● **SOURCE EXCERPT**:
::::

# Tell me how you like my new website!



## vberkesch (Apr 22, 2011)

Hi all,
   My new site is up and order ready. Tell me what you think - any input appreciated.

   My sister is a graphic artist & she designed it for me.

    Vanessa


----------



## vberkesch (Apr 22, 2011)

sorry.....
www.heavenly-scents.org


----------



## Fullamoon (Apr 22, 2011)

ooooh it's really nice! I love the "scent" coming out of your angel's trumpet! I think the layout and colors, etc. is beautiful as well as your soaps! Very sophisticated.


----------



## opalgirl (Apr 22, 2011)

Very nice and easy to navigate.  Love the "move over Burt"!  Too cute!


----------



## Tabitha (Apr 22, 2011)

Your soaps are beautful!

I think you are seriously under charging for your lip balms.


----------



## nattynoo (Apr 23, 2011)

I like the style ...alot.
Soaps look nice.
One thing for me... when I first clicked on your site the nav bar wasn't visible to me. I had to scroll down to find it . Not before I clicked all over your page thinking you hadn't set up the site further than the first page. Could b problematic to dumbos klike me or people thst don't have big monitors. Just a thought.
Otherwise I liked it.


----------



## Tabitha (Apr 23, 2011)

The first thing I did when I went to your site was click 'soap' (both on the side bar & across the bottom), it took mt to an ingredients page & there was no soap listed. I then clicked on lotion & saw lotion listed & then clicked on lip balm & saw lip balm listed & said to myself she must not have soap make up right now. If I had been a customer you would have lost my sale. 

I wqnt back to your site & looked again, when I moved my cursor over the word soap, 2 choices came up, ingredients & shop. Most people are not going to hover over a link, they are going to click & move on. People surf quick & move on, esp when there are 10 bajillion soap sites. I suggest making that 2 different buttons "ingredients" and "soap'.


----------



## Tabitha (Apr 23, 2011)

Also... to complete your theme, I would think about tying your scent names in. A million soap makers are selling sweet pea, you can set yours  apart by calling it heavenly sweet pea, twigs and berry bliss, celestial rose, divine vanilla, etc.

Go to the thesuarus & look up words like heaven and angel for inspiration.


----------



## my2scents (Apr 23, 2011)

::::

Reproduce the website feedback thread word for word, from "## opalgirl (Apr" to "your lip balms.".

● **DATA**:
::::

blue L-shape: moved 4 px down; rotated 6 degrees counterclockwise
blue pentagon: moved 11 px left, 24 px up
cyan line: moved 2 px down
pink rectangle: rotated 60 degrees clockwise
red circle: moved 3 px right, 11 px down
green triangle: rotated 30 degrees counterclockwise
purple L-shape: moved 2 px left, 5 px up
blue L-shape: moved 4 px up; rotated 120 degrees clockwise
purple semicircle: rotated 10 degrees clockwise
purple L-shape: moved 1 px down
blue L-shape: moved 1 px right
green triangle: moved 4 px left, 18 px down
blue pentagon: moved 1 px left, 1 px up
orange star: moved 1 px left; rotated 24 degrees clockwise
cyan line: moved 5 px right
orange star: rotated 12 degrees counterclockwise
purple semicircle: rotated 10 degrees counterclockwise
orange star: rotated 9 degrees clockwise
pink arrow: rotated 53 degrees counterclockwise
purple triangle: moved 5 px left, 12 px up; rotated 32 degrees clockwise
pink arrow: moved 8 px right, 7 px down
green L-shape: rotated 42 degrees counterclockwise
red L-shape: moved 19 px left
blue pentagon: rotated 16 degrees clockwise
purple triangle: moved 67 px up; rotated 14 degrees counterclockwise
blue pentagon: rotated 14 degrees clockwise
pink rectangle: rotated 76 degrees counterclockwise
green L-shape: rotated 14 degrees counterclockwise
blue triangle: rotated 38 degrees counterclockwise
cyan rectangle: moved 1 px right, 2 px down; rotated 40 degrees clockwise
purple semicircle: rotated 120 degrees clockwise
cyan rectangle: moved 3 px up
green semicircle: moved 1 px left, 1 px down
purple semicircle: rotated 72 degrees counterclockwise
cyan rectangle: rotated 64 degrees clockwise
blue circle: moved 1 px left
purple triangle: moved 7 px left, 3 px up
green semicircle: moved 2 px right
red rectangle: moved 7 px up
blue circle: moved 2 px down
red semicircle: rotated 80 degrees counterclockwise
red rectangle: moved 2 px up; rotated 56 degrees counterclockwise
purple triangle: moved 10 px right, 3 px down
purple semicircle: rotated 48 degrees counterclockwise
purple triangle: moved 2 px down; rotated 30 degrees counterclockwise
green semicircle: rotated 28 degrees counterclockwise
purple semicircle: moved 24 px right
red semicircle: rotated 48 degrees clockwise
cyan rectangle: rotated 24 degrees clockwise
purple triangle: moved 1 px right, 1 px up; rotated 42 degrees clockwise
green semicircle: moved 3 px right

::::

● **FINAL RESULT**:
## opalgirl (Apr 22, 2011)

Very nice and easy to navigate.  Love the "move over Burt"!  Too cute!


----------



## Tabitha (Apr 22, 2011)

Your soaps are beautful!

I think you are seriously under charging for your lip balms.